提供された抜粋 —
↓↓↓

室内環境改善のプロに聞く! 心地よい注文住宅のつくりかた 第4回 〜遮熱・断熱塗料の基礎知識と活用〜

2017.07.22 高坂類

四国・愛媛から全世界に家づくり情報をお届け! ieny地域ライター高坂類です。

“医・食・住”から見る室内環境改善アドバイザー・仙波正志さんに、室内空気の改善方法や冷暖房節約など家づくりの参考になる基礎知識を解説いただく連載「室内環境改善のプロに聞く! 心地よい注文住宅のつくりかた」。

本日第4回は、心地よい家づくりにぜひ知っておきたい、遮熱・断熱塗料の基礎知識と活用について教えていただきます!



<仙波正志さんプロフィール>
“医・食・住”に関連する商品開発と販売業務のほか多岐にわたる事業を行う、株式会社養命(本社:愛媛県新居浜市)の代表取締役社長。室内環境改善アドバイザー。
●株式会社養命
〒792-0836 愛媛県新居浜市篠場町6-25
TEL:0897-47-1400 FAX:0897-43-9738 (9:00~19:00)
休日:日曜
公式Webサイト http://youmei.p-kit.com/


「遮熱塗料」って何ですか?



高坂「仙波先生、今日もよろしくお願いします! 今回は、遮熱・断熱塗料の基礎知識と活用についてがテーマだそうですが、そもそも遮熱塗料とは...?」

仙波「遮熱塗料とは、熱を伝えにくくすることで冷暖房費を節約できるという塗料です。ほとんどの製品にセラミックが含まれています。」

高坂「セラミック?」

仙波「セラミックは簡単にいうと、土を焼いたもののことを指します。やきものもセラミック。土を焼いて、細かいサラサラの粒状になったものが塗料に使われています。この瓶に入っている白い粉がセラミック。」

↑↑↑

利用可能なデータ —

↓↓↓

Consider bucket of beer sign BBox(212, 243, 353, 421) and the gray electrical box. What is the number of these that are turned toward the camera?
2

↑↑↑

取り組み課題 —
- a) 遮熱塗料についての記事から、「<仙波正志さんプロフィール>」で始まり「TEL:0897-47-1400 FAX:0897-43-9738 (9:00~19:00)」までの部分を、一字一句変えずに書き写してください。
- b) 遮熱塗料についての記事の続きとして、最後に示された文の後に来る部分を書き上げてください。

解答欄 —
- a)
<仙波正志さんプロフィール>
“医・食・住”に関連する商品開発と販売業務のほか多岐にわたる事業を行う、株式会社養命(本社:愛媛県新居浜市)の代表取締役社長。室内環境改善アドバイザー。
●株式会社養命
〒792-0836 愛媛県新居浜市篠場町6-25
TEL:0897-47-1400 FAX:0897-43-9738 (9:00~19:00)

- b)
高坂「砂みたいですね! なぜ、セラミックを塗料に入れるのですか??」

仙波「セラミックに、熱を反射する性質があるからです。セラミックの形状は小さくて丸い粒なんですが、中に空気を含んでいると熱を伝えにくくしてくれるのです。
セラミックの仲間でも、例えば陶器は、中に含まれる酸素量が多い。つまり空気が多く含まれているので、熱さや冷たさが伝わりにくい。対して磁器は比較的酸素量が少ない。つまり空気があまり含まれないので、陶器よりは熱が伝わりやすい性質があります。
遮熱塗料に使うセラミックの粒の大きさや形はいろいろ。いずれも熱が伝わりにくいように工夫されています。」

高坂「なるほど...!」


「遮熱塗料」と「断熱塗料」がある!



仙波「今、“遮熱”塗料について説明しましたが、正確には、“遮熱”塗料と“断熱”塗料があります。」

高坂「遮熱塗料と断熱塗料? どう違うのですか?」

仙波「遮熱塗料は、家の外側、外壁や屋根などに塗るものです。
断熱塗料は、“断熱塗料”という名称で謳っているのが1社だけで1種のみなのですが、家の外にも、中の壁や天井にも塗れるものです。効果は、断熱塗料がてきめんです。」

高坂「外にも中にも塗れることで効果が高まりそうですね。断熱塗料について教えてください!」


断熱塗料「GAINA(ガイナ)」って?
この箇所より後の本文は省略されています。